Problems to solve =>
[1] From the NER experiments text below, list each entity class label it gives for CoNLL-03, along with its abbreviation.
[2] Continue the NER experiments text below, picking up after its last sentence.

Extracted text =>

________________

As depicted above, the difference between these rules lies in "B" and "I" conflicts. Among them, both rule1 and rule2 determine the current output label based on the probability output. In cases where the output probability of "B-\(E_i\)" is greater than "I-\(E_j\)," both rule1 and rule2 will assign the label "B-\(E_i\)" to the current position. The difference between them is that rule1 also sets the label of the truncation entity \(E_j\) to "O." Rule3 does not consider the probability output and directly outputs the label "I-\(E_j\)." Subsequent experiments have confirmed that among the proposed rules, rule1 is the optimal choice. We believe that this is because rule1 takes into account the probability output and avoids errors caused by truncated entities.

4 Experiments setting

4.1 Datasets

To evaluate the effectiveness of our proposed framework, we conducted experiments on the English NER datasets of CoNLL-03 and OntoNotes-V5. The details of two datasets are as follows:

CoNLL-03 [11]: The English NER dataset of CoNLL-03 includes 22 K sentences extracted from news stories. The dataset contains four entity class labels, namely: Person (PER), Location (LOC), Organization (ORG), and Miscellaneous (MISC).

OntoNotes-V5 [12]: The English NER dataset of OntoNotes-V5 includes 144 K sentences extracted from various texts. Text types include news, transcribed telephone conversations, and weblogs. The dataset contains the labels of 18 entity classes.

________________

Supplied records =>
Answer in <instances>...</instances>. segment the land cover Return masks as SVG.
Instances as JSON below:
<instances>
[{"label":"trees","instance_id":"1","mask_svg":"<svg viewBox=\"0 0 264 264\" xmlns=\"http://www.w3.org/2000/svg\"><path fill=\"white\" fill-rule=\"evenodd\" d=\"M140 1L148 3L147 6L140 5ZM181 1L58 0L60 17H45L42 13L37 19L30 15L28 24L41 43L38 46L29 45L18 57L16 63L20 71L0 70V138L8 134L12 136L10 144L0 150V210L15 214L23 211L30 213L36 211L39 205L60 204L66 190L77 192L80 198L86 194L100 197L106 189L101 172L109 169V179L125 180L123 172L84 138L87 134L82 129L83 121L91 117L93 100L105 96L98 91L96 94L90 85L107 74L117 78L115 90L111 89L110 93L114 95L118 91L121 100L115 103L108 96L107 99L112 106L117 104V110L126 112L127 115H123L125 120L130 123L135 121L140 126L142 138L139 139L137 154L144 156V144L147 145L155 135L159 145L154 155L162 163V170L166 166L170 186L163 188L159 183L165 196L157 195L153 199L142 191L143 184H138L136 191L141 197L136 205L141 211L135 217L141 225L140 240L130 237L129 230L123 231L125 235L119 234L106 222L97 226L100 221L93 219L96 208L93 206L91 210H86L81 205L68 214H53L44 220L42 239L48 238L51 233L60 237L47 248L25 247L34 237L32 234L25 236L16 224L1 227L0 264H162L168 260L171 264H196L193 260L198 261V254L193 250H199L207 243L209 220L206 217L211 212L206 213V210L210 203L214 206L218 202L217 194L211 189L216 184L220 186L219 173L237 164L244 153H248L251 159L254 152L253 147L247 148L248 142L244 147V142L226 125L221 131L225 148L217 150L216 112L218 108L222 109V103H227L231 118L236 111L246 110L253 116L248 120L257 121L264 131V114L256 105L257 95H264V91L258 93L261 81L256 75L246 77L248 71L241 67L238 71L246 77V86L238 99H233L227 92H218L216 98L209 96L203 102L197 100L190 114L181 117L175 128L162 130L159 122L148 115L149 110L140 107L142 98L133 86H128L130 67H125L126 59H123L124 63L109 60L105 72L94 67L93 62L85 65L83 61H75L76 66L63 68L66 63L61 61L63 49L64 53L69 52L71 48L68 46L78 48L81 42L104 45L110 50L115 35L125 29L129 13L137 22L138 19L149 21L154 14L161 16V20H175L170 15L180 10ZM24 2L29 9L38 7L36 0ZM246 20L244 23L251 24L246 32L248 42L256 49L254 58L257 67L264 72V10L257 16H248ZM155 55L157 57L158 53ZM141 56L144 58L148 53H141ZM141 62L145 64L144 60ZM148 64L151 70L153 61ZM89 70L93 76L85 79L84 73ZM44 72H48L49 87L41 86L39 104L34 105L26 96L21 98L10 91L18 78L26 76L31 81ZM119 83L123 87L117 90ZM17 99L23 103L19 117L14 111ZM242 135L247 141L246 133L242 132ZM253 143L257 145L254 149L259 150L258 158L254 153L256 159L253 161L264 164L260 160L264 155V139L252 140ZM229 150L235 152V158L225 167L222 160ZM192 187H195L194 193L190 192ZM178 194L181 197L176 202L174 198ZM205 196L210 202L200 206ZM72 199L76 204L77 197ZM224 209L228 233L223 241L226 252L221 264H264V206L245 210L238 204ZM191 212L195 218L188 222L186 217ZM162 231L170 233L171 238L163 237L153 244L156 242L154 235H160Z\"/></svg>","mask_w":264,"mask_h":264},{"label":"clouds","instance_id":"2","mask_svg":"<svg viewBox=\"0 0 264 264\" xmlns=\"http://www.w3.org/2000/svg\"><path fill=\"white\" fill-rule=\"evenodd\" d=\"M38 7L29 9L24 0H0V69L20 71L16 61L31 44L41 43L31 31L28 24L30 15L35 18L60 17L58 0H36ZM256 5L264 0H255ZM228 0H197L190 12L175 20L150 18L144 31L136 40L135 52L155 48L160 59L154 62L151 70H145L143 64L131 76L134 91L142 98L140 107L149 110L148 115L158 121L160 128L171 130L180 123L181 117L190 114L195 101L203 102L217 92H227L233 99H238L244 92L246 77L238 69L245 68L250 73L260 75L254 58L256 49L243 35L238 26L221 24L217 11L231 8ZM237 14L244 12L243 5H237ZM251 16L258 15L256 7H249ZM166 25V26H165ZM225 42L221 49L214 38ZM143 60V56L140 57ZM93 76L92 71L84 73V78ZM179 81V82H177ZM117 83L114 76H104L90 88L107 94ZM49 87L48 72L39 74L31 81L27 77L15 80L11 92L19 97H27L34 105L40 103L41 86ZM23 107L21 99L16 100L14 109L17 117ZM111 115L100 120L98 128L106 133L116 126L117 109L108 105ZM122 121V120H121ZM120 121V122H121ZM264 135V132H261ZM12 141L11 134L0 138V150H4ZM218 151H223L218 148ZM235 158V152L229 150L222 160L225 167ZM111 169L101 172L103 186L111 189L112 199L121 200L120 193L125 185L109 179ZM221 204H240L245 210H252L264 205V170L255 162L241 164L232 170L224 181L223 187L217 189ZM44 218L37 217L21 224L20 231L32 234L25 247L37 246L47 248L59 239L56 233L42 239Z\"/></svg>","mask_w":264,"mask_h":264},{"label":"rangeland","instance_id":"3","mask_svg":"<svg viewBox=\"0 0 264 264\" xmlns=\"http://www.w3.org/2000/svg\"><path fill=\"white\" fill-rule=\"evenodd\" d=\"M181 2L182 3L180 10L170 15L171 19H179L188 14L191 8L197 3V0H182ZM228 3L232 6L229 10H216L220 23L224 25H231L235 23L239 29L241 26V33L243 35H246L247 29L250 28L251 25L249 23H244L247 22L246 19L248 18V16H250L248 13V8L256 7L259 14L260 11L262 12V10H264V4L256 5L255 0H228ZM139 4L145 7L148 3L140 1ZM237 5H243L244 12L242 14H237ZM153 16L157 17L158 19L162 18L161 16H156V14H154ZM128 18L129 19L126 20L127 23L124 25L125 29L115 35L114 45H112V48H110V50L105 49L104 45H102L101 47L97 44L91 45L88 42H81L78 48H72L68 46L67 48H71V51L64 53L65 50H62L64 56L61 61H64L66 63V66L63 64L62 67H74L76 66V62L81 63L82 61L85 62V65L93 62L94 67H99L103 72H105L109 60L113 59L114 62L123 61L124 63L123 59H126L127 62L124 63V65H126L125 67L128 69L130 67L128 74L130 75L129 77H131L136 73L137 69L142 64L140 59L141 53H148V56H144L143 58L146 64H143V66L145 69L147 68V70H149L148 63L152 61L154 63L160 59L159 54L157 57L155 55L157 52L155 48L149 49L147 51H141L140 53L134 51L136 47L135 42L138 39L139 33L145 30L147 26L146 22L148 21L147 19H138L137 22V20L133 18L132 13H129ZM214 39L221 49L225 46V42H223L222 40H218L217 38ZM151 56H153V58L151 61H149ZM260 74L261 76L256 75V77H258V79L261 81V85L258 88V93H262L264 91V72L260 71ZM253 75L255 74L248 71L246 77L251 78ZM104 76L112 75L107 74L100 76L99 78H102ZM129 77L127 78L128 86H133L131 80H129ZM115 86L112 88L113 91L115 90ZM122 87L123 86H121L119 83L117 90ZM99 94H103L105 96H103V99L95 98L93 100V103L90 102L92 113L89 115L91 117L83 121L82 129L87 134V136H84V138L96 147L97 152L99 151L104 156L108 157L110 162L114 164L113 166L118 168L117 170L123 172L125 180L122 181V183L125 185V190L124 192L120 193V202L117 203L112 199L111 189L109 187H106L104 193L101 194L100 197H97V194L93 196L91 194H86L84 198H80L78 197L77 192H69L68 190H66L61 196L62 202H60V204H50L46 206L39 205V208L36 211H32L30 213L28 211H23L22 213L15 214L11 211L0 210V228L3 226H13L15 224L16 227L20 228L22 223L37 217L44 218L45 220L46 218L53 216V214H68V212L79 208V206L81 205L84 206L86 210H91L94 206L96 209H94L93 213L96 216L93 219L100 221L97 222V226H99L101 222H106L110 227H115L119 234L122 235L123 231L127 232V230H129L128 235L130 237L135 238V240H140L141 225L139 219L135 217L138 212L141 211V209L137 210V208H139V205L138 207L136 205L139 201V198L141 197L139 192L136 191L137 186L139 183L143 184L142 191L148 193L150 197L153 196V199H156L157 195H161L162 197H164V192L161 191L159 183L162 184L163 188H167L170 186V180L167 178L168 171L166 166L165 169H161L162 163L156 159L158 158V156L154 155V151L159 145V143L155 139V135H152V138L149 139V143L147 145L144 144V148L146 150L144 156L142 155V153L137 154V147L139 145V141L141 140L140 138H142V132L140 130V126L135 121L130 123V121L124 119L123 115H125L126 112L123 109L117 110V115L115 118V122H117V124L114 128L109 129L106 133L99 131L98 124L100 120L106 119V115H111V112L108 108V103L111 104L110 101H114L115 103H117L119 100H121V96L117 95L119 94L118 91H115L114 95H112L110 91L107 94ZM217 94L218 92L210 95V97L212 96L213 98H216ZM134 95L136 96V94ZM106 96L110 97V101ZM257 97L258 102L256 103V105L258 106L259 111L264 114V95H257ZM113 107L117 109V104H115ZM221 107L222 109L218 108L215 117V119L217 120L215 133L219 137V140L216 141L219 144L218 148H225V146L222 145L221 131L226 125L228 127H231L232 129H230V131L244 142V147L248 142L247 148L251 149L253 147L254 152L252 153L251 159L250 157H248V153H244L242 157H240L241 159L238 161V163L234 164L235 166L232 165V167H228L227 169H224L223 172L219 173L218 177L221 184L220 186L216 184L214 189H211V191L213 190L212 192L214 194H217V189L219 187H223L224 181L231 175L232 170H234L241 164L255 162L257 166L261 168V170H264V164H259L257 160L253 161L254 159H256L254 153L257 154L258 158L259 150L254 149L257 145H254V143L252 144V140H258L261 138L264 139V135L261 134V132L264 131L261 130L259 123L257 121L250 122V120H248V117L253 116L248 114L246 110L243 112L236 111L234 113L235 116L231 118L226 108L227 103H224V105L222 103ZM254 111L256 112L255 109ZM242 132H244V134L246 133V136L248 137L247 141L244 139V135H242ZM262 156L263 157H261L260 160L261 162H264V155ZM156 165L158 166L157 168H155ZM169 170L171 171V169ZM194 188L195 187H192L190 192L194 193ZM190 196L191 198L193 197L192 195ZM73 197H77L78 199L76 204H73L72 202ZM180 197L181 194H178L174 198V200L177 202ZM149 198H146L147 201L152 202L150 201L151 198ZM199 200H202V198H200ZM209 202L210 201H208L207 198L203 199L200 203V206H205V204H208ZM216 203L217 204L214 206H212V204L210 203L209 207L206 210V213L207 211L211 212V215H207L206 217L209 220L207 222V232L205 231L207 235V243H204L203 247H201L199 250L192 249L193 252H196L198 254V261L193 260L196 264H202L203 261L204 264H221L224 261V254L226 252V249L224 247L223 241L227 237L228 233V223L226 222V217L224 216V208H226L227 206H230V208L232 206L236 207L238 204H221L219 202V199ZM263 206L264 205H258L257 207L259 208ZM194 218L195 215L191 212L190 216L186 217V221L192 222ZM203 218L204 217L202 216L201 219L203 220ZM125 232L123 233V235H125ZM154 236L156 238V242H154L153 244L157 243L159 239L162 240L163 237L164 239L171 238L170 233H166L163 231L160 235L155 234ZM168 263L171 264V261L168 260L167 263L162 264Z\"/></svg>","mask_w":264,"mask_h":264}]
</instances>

________________

Expected outputs =>
[1] Person (PER), Location (LOC), Organization (ORG), Miscellaneous (MISC)

[2]
For a fair comparison, we followed the experimental setting of [10] and [31]. In \(S_k\), for constructing \( D_k\), we chose all the samples that contain entity \(E_k\). For each sample in \(D_k\), we modified all the labels "B-\(E_i\)" and "I-\(E_i\)"\( \left( {i \ne k} \right)\) to the label "O." For constructing the testing set of \(D_k\), we chose all the samples that contain entity \(\cup_{i = 1}^k E_i\) and set the label "B-\(E_i\)" and "I-\(E_i\)" \((i > k)\) to the label "O."

4.2 Metric

In evaluations, we counted the micro-F1 score and macro-F1 score [37] for our proposed framework. Specifically, we counted the test average macro-F1 and average micro-F1 for all learning orders in each step. The calculation equations are as follows:

$$ {\text{macro}}F1_k = \frac{1}{r} \sum \limits_r {\text{macro}}F1_k^r A $$
(4)
$$ {\text{micro}}F1_k = \frac{1}{r} \sum \limits_r {\text{micro}}F1_k^r $$
(5)

where the \(F1_k^r\) denotes as the test \(F1\) score of \(S_k\) in the learning order \(r\).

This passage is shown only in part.